Nonetheless, the one thing that we are absolutely certain of is this: Rather than deal with the problem the IRS will subject YOU to another round of "ethics training." It's what they always do when one of the brass gets caught with his hand in the cookie jar.
Chapter 53 has recently learned that the IRS has lost its mind on the issue of computer security. This is not terribly surprising as they did not have much of a mind to begin with.  It now seems that anytime a lap top computer is lost the IRS wants someone's head...regardless of the reason.  To demonstrate the issue, we have written a one-act play entitled...
THE INMATES ARE RUNNING THE ASYLUM

Dramatis Personae
Peter Puller................................Director, Field Operations
Christen Lackey.........................Labor Relations Specialist
Upton Schitzkriek..............................Aggrieved Employee
John Zipless................................NTEU Field Representative


The Scene: Puller and Lackey sit at a table across from two empty chairs in a typically drab IRS office. A bored looking stenographer sits at the end trying to kill flies by squashing them between the curtains and the window.

______________________________

**TASK LIST**
a – In the IRS satire, what does the agency always do when one of the brass gets caught with his hand in the cookie jar?
b – Say whether each statement agrees with the IRS satire, answering yes or no and quoting the words that decide it: (i) The one-act play is titled "The Inmates Are Running the Asylum." (ii) The stenographer sits at the table taking careful notes. (iii) Puller and Lackey sit across from two empty chairs.
c – Carry the IRS satire forward from the point where it stops.
You won't need the lines that come next.

**Saved entries**
______________________________

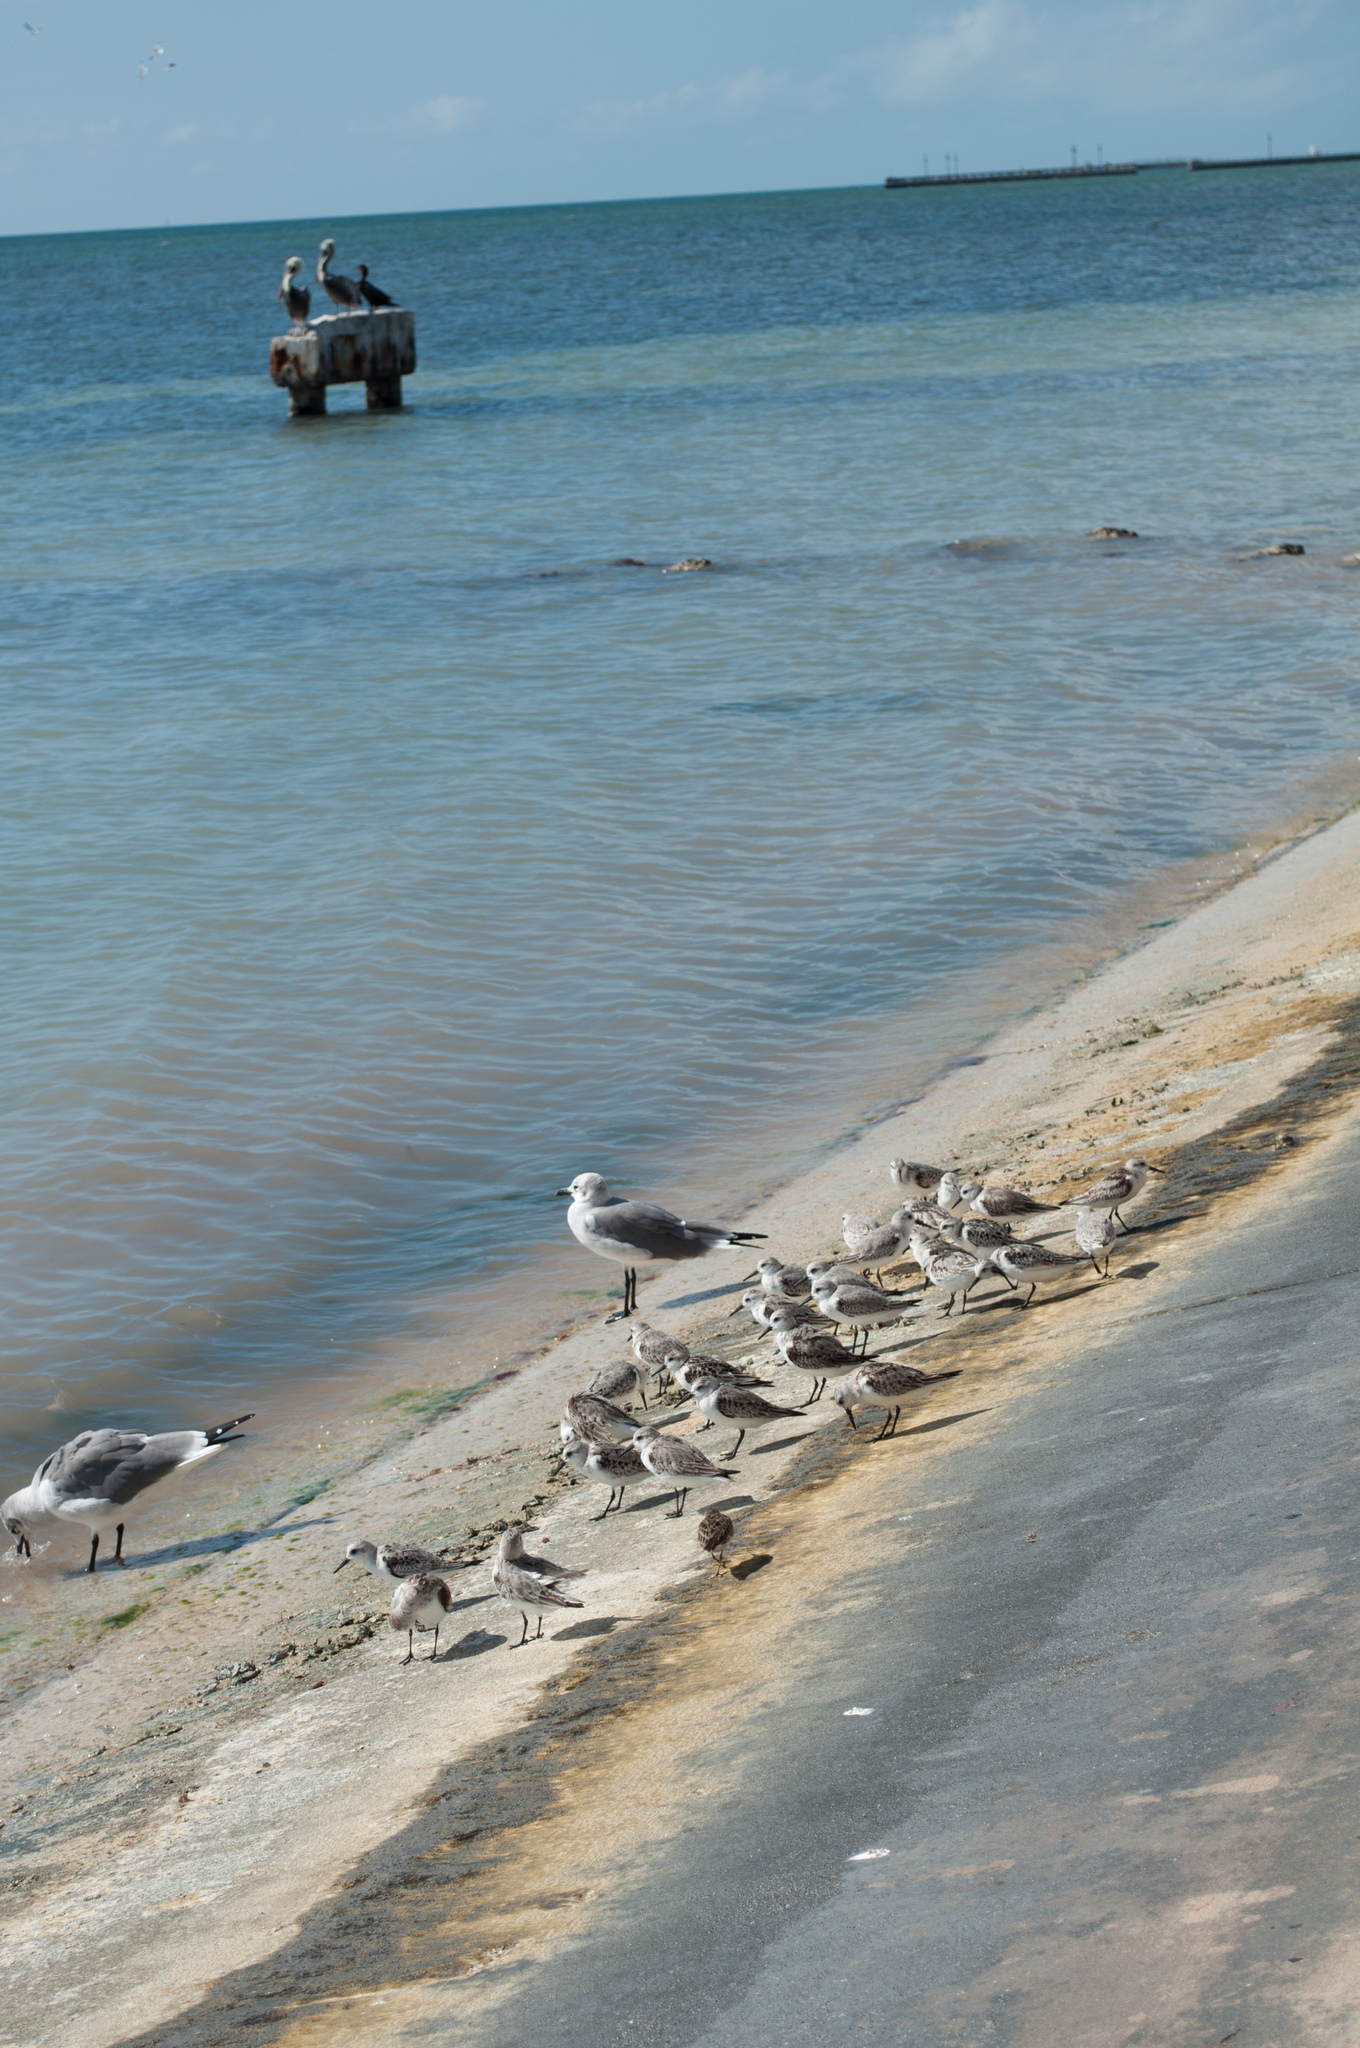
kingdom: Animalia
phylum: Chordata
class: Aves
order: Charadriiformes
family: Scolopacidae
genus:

______________________________

**ANSWERS FOR THE EXERCISE**
a – It subjects employees to another round of "ethics training."

b –
(i) Yes: "THE INMATES ARE RUNNING THE ASYLUM"
(ii) No: "A bored looking stenographer sits at the end trying to kill flies by squashing them between the curtains and the window."
(iii) Yes: "Puller and Lackey sit at a table across from two empty chairs"

c –
Lackey: Ready for the next case?
Puller: Sure, what's this one?
Lackey: Uh, lost computer...suspension of.... Hmph, it's not filled in.
Puller: What's today's date?
Lackey: The 21st.
Puller: Make it 21 days then.  Get them in here.
Lackey opens the door and two men enter. One, older and disheveled, the other resplendent in a Bill Blass suit.
Puller: Right.  So, which one of you is Up Schitz... er, I mean, Upton Schitzkriek?
Schitzkriek: That would be me...in both cases.
Puller: Which makes the man in the suit, Mr. Zipless?
Zipless: You are batting 1.000 so far.
Puller: Read the indictment.
Zipless: This is not a criminal case.
Puller: Yeah, whatever. Frankly, I can't believe you guys are wasting my time on this hearing. I know he's guilty.
Zipless: Perhaps you should hear the evidence before deciding?
Puller: Whatever.  It's your dime.
Zipless: No, actually it's your dime. The agency is paying for this travesty.
Lackey: On the sole count of having lost your lap top computer the agency proposes a suspension of 21 days.
Schitzkriek: (Aside to Zipless) "I thought it was 30?"
Zipless: Shut up.  We just gained 9 days.
Puller: Proceed.
Zipless: First off, the computer was not lost. It was stolen.
Puller: What's the difference?
Zipless: My client was the victim of a crime.  His home was burglarized.
Puller: I'd say the IRS was the victim. We are the ones who are missing the computer.
Zipless: Other things were stolen from his home.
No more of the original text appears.